AlgebraicMultigrid.jl
AlgebraicMultigrid.jl copied to clipboard
Support for CuSparse
using CUDA, SparseArrays, LinearAlgebra, AlgebraicMultigrid
CUDA.allowscalar(false)
W = CUDA.CUSPARSE.CuSparseMatrixCSR(sprand(100,100,0.1))
ruge_stuben(W)
#=
MethodError: no method matching ruge_stuben(::CUDA.CUSPARSE.CuSparseMatrixCSR{Float64, Int32})
Closest candidates are:
ruge_stuben(!Matched::Union{Hermitian{Ti, TA}, Symmetric{Ti, TA}, TA}) where {Ti, Tv, TA<:SparseMatrixCSC{Ti, Tv}} at C:\Users\accou\.julia\packages\AlgebraicMultigrid\ASpK7\src\classical.jl:10
ruge_stuben(!Matched::Union{Hermitian{Ti, TA}, Symmetric{Ti, TA}, TA}, !Matched::Type{Val{bs}}; strength, CF, presmoother, postsmoother, max_levels, max_coarse, coarse_solver, kwargs...) where {Ti, Tv, bs, TA<:SparseMatrixCSC{Ti, Tv}} at C:\Users\accou\.julia\packages\AlgebraicMultigrid\ASpK7\src\classical.jl:10
top-level scope at test.jl:122
eval at boot.jl:373 [inlined]
=#
W = cu(sprand(100,100,0.1))
ruge_stuben(W)
#=
MethodError: no method matching ruge_stuben(::CUDA.CUSPARSE.CuSparseMatrixCSC{Float32, Int32})
Closest candidates are:
ruge_stuben(!Matched::Union{Hermitian{Ti, TA}, Symmetric{Ti, TA}, TA}) where {Ti, Tv, TA<:SparseMatrixCSC{Ti, Tv}} at C:\Users\accou\.julia\packages\AlgebraicMultigrid\ASpK7\src\classical.jl:10
ruge_stuben(!Matched::Union{Hermitian{Ti, TA}, Symmetric{Ti, TA}, TA}, !Matched::Type{Val{bs}}; strength, CF, presmoother, postsmoother, max_levels, max_coarse, coarse_solver, kwargs...) where {Ti, Tv, bs, TA<:SparseMatrixCSC{Ti, Tv}} at C:\Users\accou\.julia\packages\AlgebraicMultigrid\ASpK7\src\classical.jl:10
top-level scope at test.jl:122
eval at boot.jl:373 [inlined]
=#
The AMG solve phase (just a few SpMVs) is much easier to port to GPU than the AMG setup phase (contains coarse node selection algorithms). This strategy is adopted by AMGCL.

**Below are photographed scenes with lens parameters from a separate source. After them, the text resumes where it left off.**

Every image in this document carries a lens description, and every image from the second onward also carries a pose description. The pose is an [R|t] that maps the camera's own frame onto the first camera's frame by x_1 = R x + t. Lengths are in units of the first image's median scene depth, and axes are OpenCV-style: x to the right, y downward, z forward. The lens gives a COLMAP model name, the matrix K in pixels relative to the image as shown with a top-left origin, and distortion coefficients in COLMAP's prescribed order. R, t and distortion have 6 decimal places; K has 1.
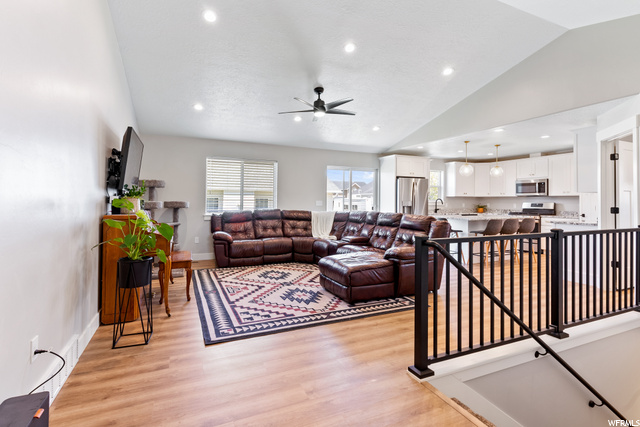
lens RADIAL K [[306.0, 0, 313.0], [0, 306.0, 200.7], [0, 0, 1]] dist [0.000417, -0.000394]
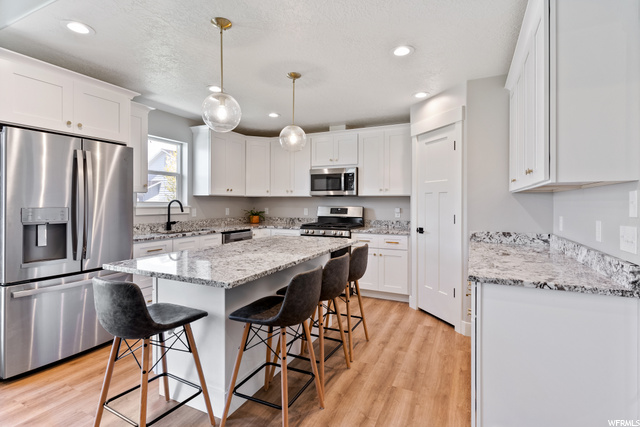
lens RADIAL K [[306.0, 0, 317.6], [0, 306.0, 204.3], [0, 0, 1]] dist [0.000417, -0.000394]
pose [[0.752503, -0.007728, 0.658543, 0.289534], [0.000046, 0.999932, 0.011682, -0.005520], [-0.658588, -0.008760, 0.752452, 0.551481]]
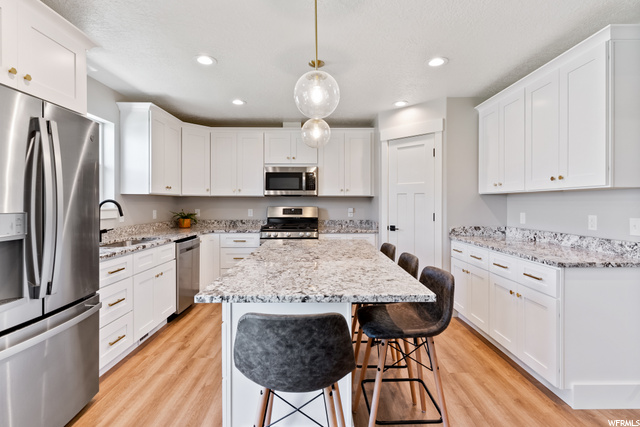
lens RADIAL K [[306.0, 0, 315.4], [0, 306.0, 206.0], [0, 0, 1]] dist [0.000417, -0.000394]
pose [[0.388578, -0.015900, 0.921278, 0.204387], [0.000403, 0.999854, 0.017086, -0.005634], [-0.921416, -0.006268, 0.388528, 0.709102]]
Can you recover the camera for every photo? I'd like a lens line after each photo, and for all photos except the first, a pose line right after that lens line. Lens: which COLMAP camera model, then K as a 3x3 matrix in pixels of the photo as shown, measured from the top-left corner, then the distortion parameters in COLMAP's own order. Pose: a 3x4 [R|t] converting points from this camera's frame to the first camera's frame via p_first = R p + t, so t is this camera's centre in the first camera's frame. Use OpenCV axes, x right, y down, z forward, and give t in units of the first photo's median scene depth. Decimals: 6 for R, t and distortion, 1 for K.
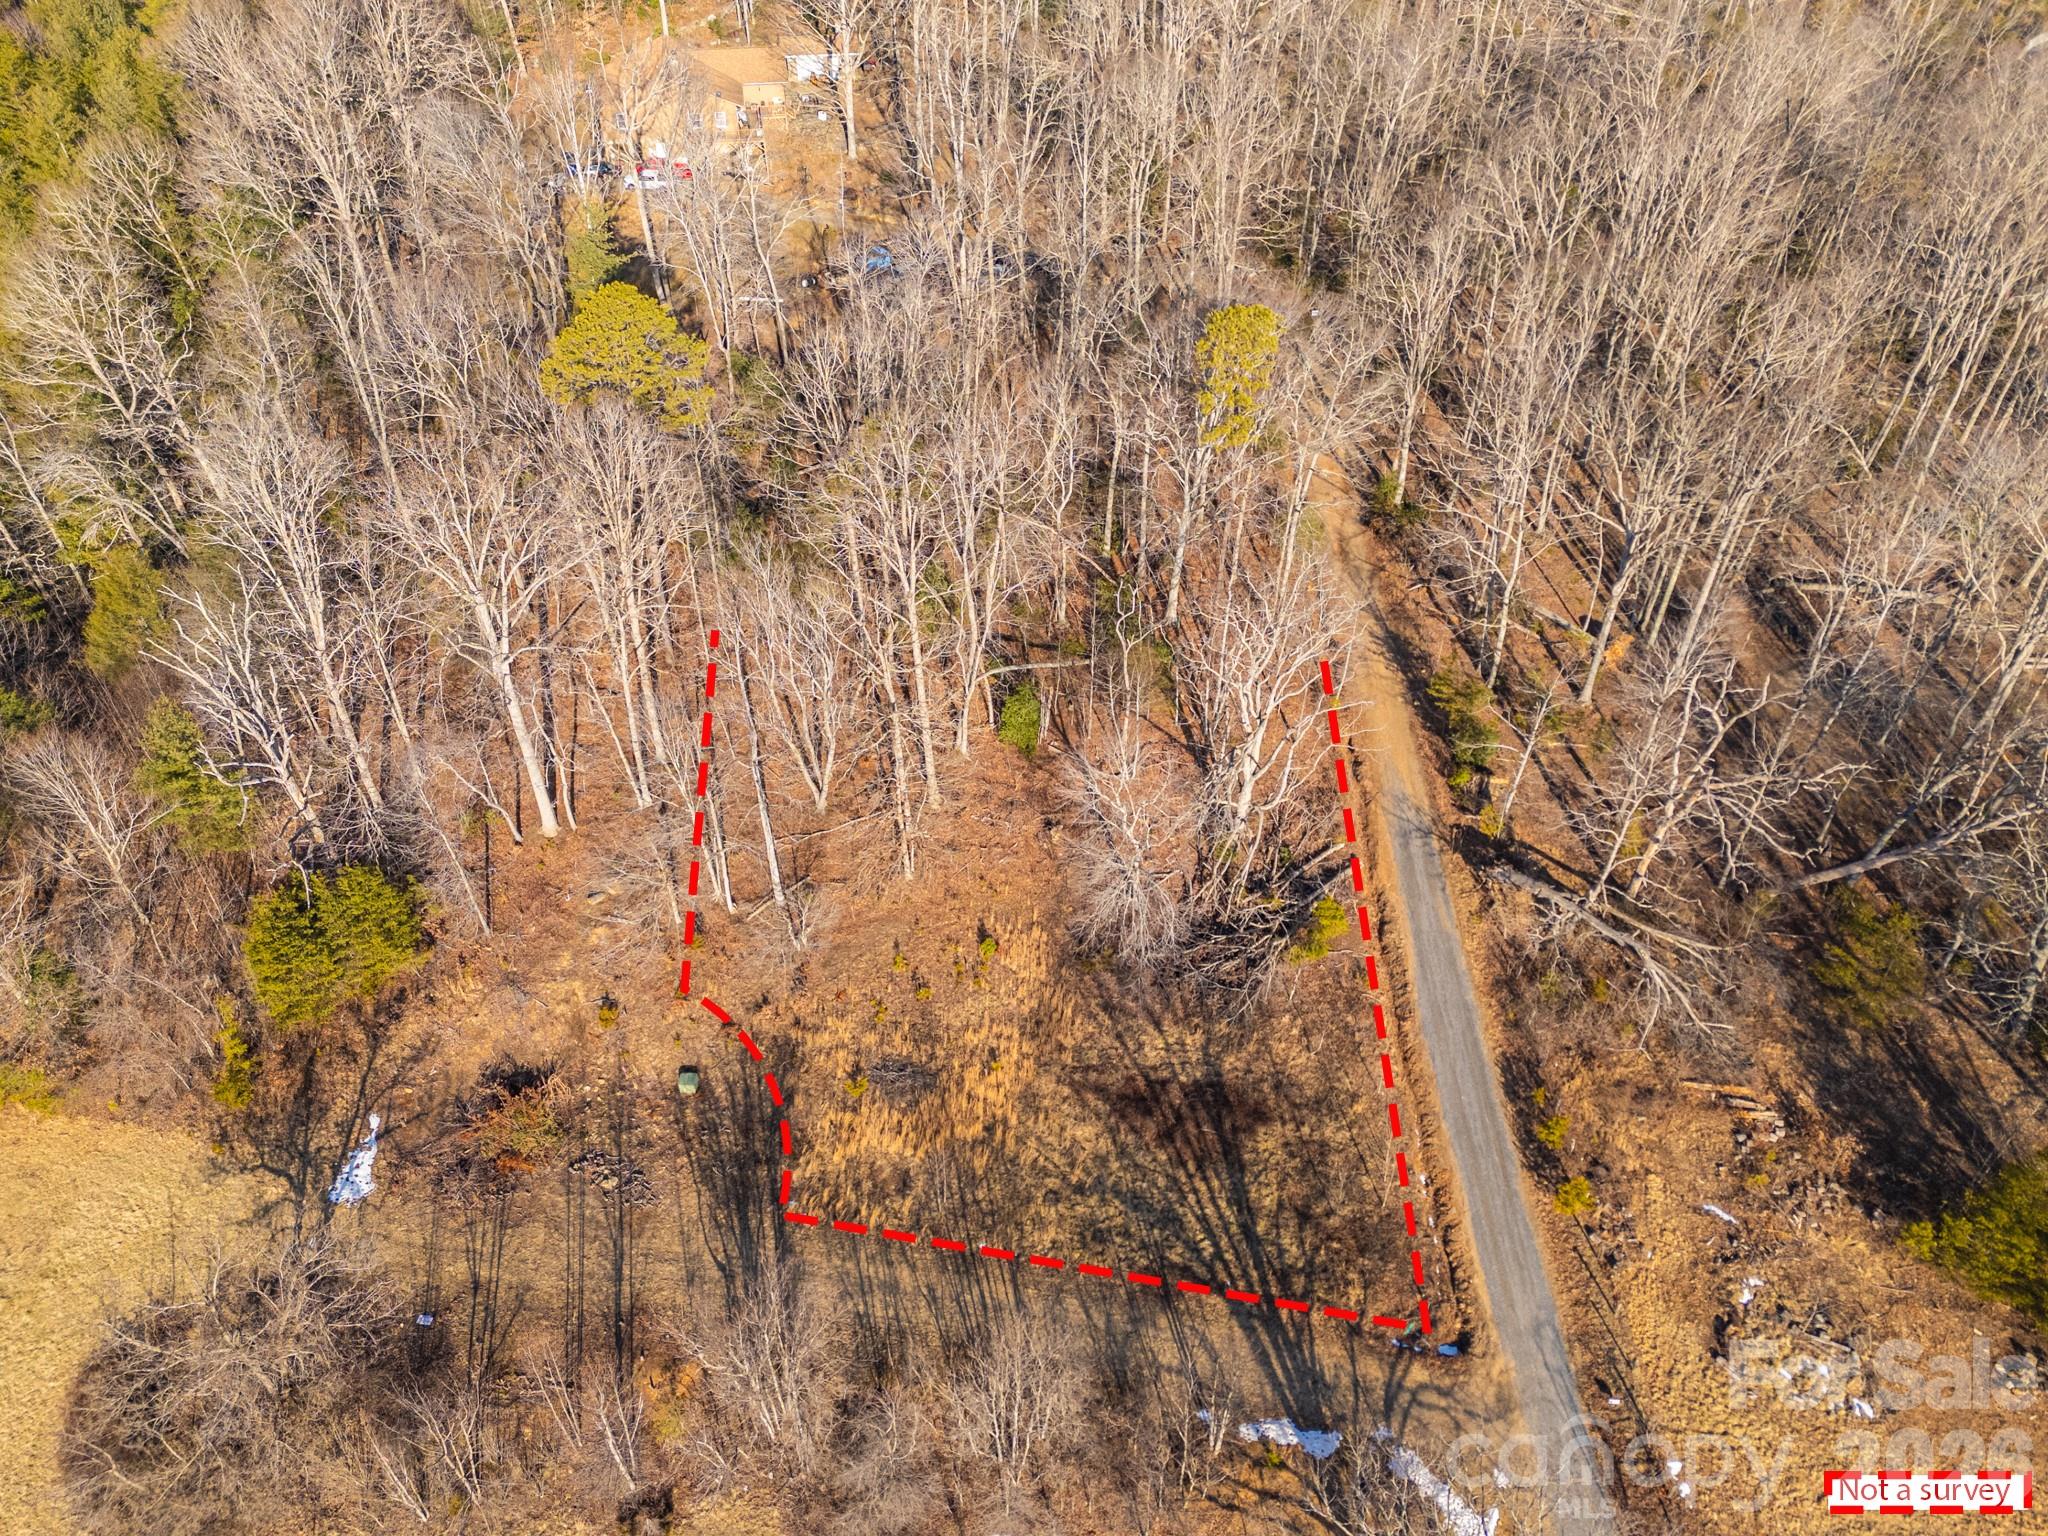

I might try to add GPU functionality to AlgebraicMultigrid.jl. @learning-chip, could you elaborate a bit more on what you are suggestion? If I understand correctly you are saying that we only need to make sure that solve methods work on CUDAs. All the other setup phases can be done on CPU and converted to the GPU relatively easy?
Just chiming in to see if anyone has made any progress on this one. Would greatly appreciate it, thanks!